At least two people have died and up to 20 are still missing after a powerful storm hit south-eastern France and north-western Italy.
Named Alex, the storm brought fierce winds and torrential rain.
A number of villages north of Nice in France suffered serious damage from floods and landslides, with roads, bridges and homes destroyed.
In north-western Italy, flooding was described as "historic". A section of a bridge over the Sesia river collapsed.
What's the latest in France?
French Prime Minister Jean Castex has deployed the army and released emergency funds to tackle the worst floods for decades in south-eastern France.
Up to 20 people are either missing or have not checked in with relatives.
"There are very many people of whom we have no news," Mr Castex said.
Bernard Gonzalez, prefect of the Alpes-Maritimes region, said: "Just because their loved ones haven't been able to get in touch doesn't mean that they have been taken by the storm."
He said the prospect of more rain was "a worry".
Meteorological agency Météo-France said 450mm (17.7in) of rain fell in some areas over 24 hours - the equivalent of nearly four months at this time of year, reports Reuters news agency.
The southern Alps region appeared the worst hit, with serious damage in the Roya, Tinée, Esteron and Vésubie valleys.
The villages of Saint-Martin-Vésubie and Rimplas were cut off, with roads inaccessible.

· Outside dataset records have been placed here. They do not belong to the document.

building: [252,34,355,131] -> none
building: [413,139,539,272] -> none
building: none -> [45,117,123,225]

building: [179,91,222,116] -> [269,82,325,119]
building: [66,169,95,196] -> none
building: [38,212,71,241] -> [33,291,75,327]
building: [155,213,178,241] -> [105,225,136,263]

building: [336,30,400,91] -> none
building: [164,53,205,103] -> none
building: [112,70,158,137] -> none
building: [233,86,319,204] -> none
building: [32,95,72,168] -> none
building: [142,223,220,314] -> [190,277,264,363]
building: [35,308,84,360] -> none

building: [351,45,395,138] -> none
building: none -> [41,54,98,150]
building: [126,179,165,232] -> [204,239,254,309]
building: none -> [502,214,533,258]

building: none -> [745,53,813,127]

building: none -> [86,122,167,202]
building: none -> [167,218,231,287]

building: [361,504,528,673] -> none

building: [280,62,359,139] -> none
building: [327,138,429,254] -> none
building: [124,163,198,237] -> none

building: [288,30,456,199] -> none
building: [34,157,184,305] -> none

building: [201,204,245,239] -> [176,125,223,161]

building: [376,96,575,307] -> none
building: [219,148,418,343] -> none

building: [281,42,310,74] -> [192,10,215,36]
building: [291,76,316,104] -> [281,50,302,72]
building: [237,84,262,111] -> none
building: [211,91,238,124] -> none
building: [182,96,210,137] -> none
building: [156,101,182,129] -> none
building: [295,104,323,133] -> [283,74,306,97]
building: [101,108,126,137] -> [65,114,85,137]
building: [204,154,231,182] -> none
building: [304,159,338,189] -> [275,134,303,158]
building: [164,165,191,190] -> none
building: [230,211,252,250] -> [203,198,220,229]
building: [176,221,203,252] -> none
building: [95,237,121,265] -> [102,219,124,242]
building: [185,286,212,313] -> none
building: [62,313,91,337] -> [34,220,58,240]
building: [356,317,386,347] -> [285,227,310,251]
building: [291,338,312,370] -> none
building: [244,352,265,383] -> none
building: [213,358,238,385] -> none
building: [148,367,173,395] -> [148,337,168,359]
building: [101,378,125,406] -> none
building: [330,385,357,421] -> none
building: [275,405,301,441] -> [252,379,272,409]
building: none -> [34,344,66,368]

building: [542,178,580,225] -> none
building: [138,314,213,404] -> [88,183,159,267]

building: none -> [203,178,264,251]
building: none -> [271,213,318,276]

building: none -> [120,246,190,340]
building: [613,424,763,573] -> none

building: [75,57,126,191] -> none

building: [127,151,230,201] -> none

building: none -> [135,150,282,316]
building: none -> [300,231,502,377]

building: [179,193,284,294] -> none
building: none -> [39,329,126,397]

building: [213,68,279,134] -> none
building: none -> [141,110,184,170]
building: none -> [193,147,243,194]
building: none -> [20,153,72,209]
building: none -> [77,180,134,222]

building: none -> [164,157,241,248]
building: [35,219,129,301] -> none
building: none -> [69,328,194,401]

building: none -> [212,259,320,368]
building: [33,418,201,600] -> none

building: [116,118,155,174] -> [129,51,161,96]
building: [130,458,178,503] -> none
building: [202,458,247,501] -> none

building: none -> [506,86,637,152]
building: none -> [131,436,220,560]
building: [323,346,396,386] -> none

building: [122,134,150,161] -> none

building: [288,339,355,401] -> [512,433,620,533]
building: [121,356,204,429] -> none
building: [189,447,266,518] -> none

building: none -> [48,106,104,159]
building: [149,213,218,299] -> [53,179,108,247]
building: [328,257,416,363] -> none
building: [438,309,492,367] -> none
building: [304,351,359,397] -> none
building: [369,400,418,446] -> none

One 29-year-old resident of Roquebillière told Agence France-Presse: "I lost everything but we are alive. There must be one room left in my house."
Two elderly people were swept away as their house collapsed in the village and their fate is unknown.
On Friday, the storm also buffeted France's western Atlantic coast, causing tens of thousands of homes to lose power.
Winds of more than 180km/h (112mph) were recorded in Brittany on Thursday and Friday.
And in Italy?
The two fatalities were a 53-year-old firefighter in the Aosta Valley who died during a rescue operation, and a 36-year-old man whose car was swept into a river in the Piedmont region. His brother managed to get out of the car.
A section of a key bridge over the Sesia river in Piedmont's Vercelli province collapsed shortly after it had been reopened on Saturday afternoon.
In the rest of Piedmont, several villages were cut off after the rains made roads impassable. The situation there was described as "extremely critical" by officials.
Piedmont President Alberto Cirio told La Stampa that 630mm of rain had fallen in 24 hours, an amount "unheard of since 1954".
Hundreds of aid workers have been sent to help rescue efforts in the cut-off villages.
The storm also affected the north-western regions of Lombardy and Liguria. The Roja river in Ventimiglia has also flooded.
Flood alerts remain for sections of the Po river which have swollen by 3m in 24 hours.
One good piece of news was the rescue of about 20 people reported missing by Italian authorities just over the border in France.
The city of Venice, which had been braced for high waters after suffering violent storms in August, was successfully protected by a flood barrier system recently declared fully operational.